» **Task to complete**
Nothing below is to be printed except the lines between the line holding "M334,726L383,747L364,794L341,784L347,770L320,758Z" and the line holding "M721,141L790,215L808,224L847,235", inclusive, each exactly as it appears.

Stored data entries
○ ○ ○ ○ ○
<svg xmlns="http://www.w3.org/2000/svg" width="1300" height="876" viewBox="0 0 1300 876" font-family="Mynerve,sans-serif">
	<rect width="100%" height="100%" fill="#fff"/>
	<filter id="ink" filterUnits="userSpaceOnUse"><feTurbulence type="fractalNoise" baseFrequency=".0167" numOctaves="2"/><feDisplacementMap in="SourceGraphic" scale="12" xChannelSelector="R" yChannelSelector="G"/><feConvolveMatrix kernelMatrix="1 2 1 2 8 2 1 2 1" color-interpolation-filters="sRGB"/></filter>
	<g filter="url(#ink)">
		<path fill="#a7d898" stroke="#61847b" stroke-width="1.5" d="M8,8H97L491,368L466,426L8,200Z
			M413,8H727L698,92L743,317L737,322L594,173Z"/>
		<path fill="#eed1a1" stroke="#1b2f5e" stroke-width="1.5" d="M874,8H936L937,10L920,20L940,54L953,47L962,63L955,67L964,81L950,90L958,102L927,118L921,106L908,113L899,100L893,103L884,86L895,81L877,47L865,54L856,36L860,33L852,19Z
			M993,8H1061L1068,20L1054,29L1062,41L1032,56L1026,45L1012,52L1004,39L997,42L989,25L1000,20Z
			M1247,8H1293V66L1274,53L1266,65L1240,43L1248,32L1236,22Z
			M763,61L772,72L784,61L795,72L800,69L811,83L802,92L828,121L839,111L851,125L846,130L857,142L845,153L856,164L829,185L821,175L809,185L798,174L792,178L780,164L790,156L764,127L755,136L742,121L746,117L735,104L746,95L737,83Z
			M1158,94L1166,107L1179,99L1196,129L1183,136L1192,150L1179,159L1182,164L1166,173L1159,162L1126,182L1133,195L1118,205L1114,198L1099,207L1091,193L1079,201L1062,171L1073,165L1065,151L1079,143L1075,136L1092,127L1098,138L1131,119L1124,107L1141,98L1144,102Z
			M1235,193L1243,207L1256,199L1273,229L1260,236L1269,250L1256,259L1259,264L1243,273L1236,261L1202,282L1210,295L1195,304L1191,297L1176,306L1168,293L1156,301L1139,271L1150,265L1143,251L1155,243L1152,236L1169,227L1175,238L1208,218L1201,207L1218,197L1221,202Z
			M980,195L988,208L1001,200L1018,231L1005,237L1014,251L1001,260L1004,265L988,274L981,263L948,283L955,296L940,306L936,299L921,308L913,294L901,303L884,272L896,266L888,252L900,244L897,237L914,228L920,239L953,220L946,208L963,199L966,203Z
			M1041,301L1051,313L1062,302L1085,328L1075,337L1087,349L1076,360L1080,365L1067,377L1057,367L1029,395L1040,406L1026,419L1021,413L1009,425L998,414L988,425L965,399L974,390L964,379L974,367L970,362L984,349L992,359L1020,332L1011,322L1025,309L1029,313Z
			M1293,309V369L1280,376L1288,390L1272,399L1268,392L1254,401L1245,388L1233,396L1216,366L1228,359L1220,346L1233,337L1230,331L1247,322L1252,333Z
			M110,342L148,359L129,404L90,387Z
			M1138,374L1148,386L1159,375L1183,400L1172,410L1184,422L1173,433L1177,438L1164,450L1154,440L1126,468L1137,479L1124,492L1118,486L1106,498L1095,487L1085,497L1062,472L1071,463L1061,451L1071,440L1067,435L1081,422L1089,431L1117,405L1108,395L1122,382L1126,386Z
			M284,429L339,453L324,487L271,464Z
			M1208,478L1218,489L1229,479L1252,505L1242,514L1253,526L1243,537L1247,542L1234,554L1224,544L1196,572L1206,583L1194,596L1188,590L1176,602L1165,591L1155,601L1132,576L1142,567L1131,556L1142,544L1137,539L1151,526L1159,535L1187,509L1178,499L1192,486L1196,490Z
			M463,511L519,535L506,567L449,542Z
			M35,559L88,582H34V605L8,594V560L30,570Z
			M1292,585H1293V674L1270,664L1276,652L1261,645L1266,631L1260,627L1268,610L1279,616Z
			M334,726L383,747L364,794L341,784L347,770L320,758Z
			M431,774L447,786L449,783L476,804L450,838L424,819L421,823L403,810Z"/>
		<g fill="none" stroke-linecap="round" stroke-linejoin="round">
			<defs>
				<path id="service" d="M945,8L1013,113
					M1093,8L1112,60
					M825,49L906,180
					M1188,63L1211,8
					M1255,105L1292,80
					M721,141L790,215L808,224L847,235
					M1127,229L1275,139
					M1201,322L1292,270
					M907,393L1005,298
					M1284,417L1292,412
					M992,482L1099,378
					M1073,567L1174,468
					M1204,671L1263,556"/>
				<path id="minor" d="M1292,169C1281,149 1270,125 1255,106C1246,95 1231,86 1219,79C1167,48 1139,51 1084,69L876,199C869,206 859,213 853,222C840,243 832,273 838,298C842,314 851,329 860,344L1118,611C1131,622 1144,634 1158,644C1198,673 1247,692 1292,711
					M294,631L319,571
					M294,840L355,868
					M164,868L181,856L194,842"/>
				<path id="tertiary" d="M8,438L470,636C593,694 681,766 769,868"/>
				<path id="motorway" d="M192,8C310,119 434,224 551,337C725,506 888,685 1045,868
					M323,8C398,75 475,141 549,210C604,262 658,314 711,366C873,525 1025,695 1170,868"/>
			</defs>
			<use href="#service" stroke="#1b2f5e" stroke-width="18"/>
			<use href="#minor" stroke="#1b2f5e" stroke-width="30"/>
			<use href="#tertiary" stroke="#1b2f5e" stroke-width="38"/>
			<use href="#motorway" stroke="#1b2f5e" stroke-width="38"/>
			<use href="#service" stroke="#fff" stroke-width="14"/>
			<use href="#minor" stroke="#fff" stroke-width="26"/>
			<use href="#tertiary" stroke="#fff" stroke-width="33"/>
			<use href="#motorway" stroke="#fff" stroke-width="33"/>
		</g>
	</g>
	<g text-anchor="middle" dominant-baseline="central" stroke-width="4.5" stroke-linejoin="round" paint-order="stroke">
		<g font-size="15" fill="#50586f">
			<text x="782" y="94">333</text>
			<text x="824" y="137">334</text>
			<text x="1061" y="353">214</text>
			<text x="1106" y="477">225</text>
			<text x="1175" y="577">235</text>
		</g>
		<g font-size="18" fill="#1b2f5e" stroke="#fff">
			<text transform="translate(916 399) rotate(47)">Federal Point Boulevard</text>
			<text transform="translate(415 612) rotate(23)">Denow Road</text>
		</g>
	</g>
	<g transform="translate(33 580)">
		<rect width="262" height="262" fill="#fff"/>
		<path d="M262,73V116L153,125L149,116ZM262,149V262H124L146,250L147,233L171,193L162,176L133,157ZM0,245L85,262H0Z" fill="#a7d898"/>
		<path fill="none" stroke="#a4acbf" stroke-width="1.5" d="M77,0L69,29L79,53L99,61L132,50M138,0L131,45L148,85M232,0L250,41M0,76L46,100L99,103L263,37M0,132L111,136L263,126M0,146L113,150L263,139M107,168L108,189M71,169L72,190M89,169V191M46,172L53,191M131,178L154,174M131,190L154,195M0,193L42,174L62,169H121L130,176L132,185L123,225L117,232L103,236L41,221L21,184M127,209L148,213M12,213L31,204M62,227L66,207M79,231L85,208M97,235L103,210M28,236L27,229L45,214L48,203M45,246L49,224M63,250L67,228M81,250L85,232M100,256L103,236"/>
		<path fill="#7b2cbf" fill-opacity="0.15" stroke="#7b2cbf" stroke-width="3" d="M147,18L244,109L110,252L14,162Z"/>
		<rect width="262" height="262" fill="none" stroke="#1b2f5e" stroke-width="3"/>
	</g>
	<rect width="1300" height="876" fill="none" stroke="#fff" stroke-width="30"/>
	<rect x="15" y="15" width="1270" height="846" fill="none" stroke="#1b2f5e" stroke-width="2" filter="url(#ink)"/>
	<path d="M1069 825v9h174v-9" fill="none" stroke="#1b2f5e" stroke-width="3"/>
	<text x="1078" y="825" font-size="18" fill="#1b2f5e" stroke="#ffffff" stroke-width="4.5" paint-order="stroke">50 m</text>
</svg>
○ ○ ○ ○ ○
» **Output below**
			M334,726L383,747L364,794L341,784L347,770L320,758Z
			M431,774L447,786L449,783L476,804L450,838L424,819L421,823L403,810Z"/>
		<g fill="none" stroke-linecap="round" stroke-linejoin="round">
			<defs>
				<path id="service" d="M945,8L1013,113
					M1093,8L1112,60
					M825,49L906,180
					M1188,63L1211,8
					M1255,105L1292,80
					M721,141L790,215L808,224L847,235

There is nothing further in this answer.